Education, sadly it's not a priority in Florida

From the Miami Herald


TAMPA -- The state Board of Education asked for recommendations on how to improve Florida’s budget for public schools and colleges — and stakeholders from to the Panhandle to Miami-Dade delivered.

More than two dozen superintendents, college presidents, charter school operators, union leaders and policymakers took part in a nine-hour workshop Tuesday on education funding.

Among the ideas proffered:

• Miami-Dade Superintendent Alberto Carvalho recommended the state recognize school districts with efficient business practices.
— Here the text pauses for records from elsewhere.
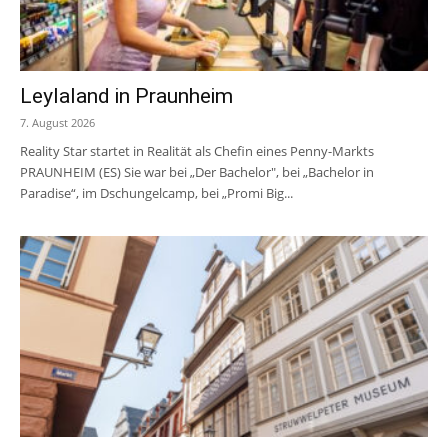
Leylaland in Praunheim
7. August 2026
Reality Star startet in Realität als Chefin eines Penny-Markts
PRAUNHEIM (ES) Sie war bei „Der Bachelor", bei „Bachelor in
Paradise“, im Dschungelcamp, bei „Promi Big...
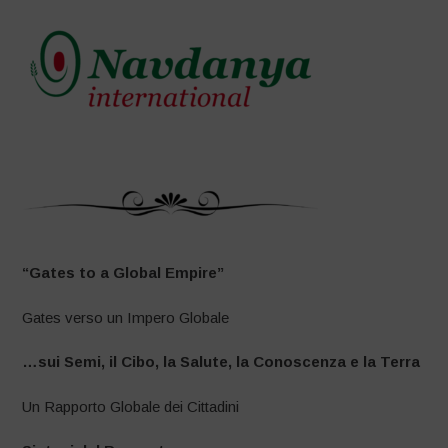
“Gates to a Global Empire”
Gates verso un Impero Globale
…sui Semi, il Cibo, la Salute, la Conoscenza
e la Terra
Un Rapporto Globale dei Cittadini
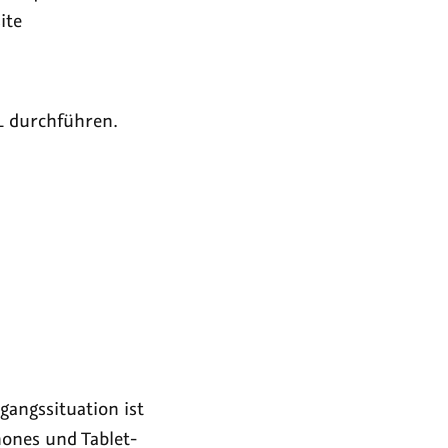
ite
RL durchführen.
gangssituation ist
hones und Tablet-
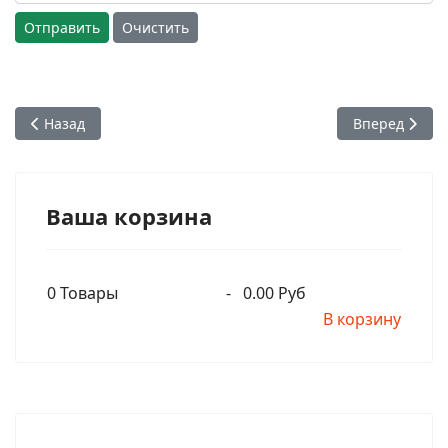
Отправить
Очистить
Предыдущий: 20. Октябрь 1967. Храм ИСККОН в Сан-Франц
Следующий: 
Назад
Вперед
Ваша корзина
0
Товары
-
0.00 Руб
В корзину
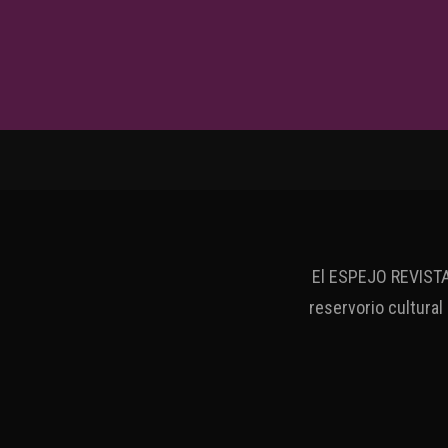
El ESPEJO REVISTA 
reservorio cultural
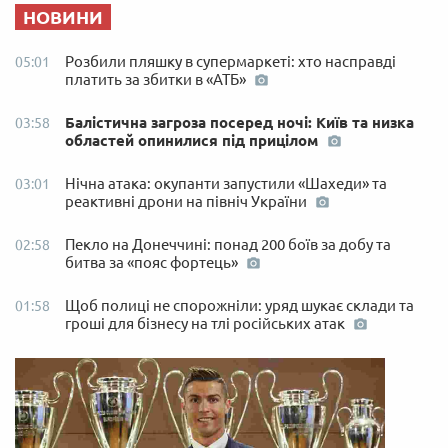
НОВИНИ
Розбили пляшку в супермаркеті: хто насправді
05:01
платить за збитки в «АТБ»
Балістична загроза посеред ночі: Київ та низка
03:58
областей опинилися під прицілом
Нічна атака: окупанти запустили «Шахеди» та
03:01
реактивні дрони на північ України
Пекло на Донеччині: понад 200 боїв за добу та
02:58
битва за «пояс фортець»
Щоб полиці не спорожніли: уряд шукає склади та
01:58
гроші для бізнесу на тлі російських атак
He also suggested some of the dollars generated during Florida’s economic recovery be invested into education.

• Miami Dade College President Eduardo Padron suggested funding for higher education be restored to previous levels and revenue streams for facilities and maintenance projects be broadened.

• David Lawrence of the Early Childhood Initiative Foundation said the state should begin evaluating taxpayer-funded Voluntary Prekindergarten programs to ensure quality. “You insist on just that for K-12,” Lawrence said. “I want you to insist on that for VPK.”

• Patricia Levesque of former Gov. Jeb Bush’s Foundation for Excellence in Education said expanding charter schools and voucher programs would create budget efficiencies. She also recommended basing a portion of the school funding formula on student performance and course completion. Florida school districts currently receive funds based on how many students they have.

The state Board of Education will use the suggestions to create budget recommendations for the Legislature.

“It was a very productive discussion, and this is just the beginning,” said state Board of Education Vice Chairman Roberto Martinez, who convened the workshop.

Tuesday marked the first time in recent history the state board has taken an in-depth look at education funding. While state lawmakers are responsible for crafting the budget, the board plays an advisory role.

One message resounded among the speakers: Schools and community colleges cannot survive more cuts.

“We need to see the downward trend [in funding] end soon if we are to do all we can to improve the performance of our students,” Hillsborough Superintendent Mary Ellen Elia said.

Earlier this year, state lawmakers slashed $1.1 billion from the education budget, bringing funding to the lowest level since 2006.

Miami-Dade had to cut hundreds of clerical workers and assistants, and consolidate programs for troubled teenagers. The Broward school district was unable to rehire more than 1,700 teachers and 600 other employees.

Orange County Superintendent Ron Blocker expressed concerns about dwindling dollars for facilities and maintenance.

“When you start talking about buildings in the state of Florida, they don’t stop aging,” Blocker said. “That means there will be roofing issues, maintenance issues, air quality issues and the lawsuits and legal actions that come from it.”

Florida Education Association President Andy Ford said state lawmakers need to find new sources of revenue to fund education. He suggested closing some tax loopholes and taxing additional services.

“Our tax structure is just not adequate to meet the needs of this state,” Ford said.

Martinez said state lawmakers were not likely to raise taxes.

“This is about how we prioritize our existing taxpayer dollars,” he said.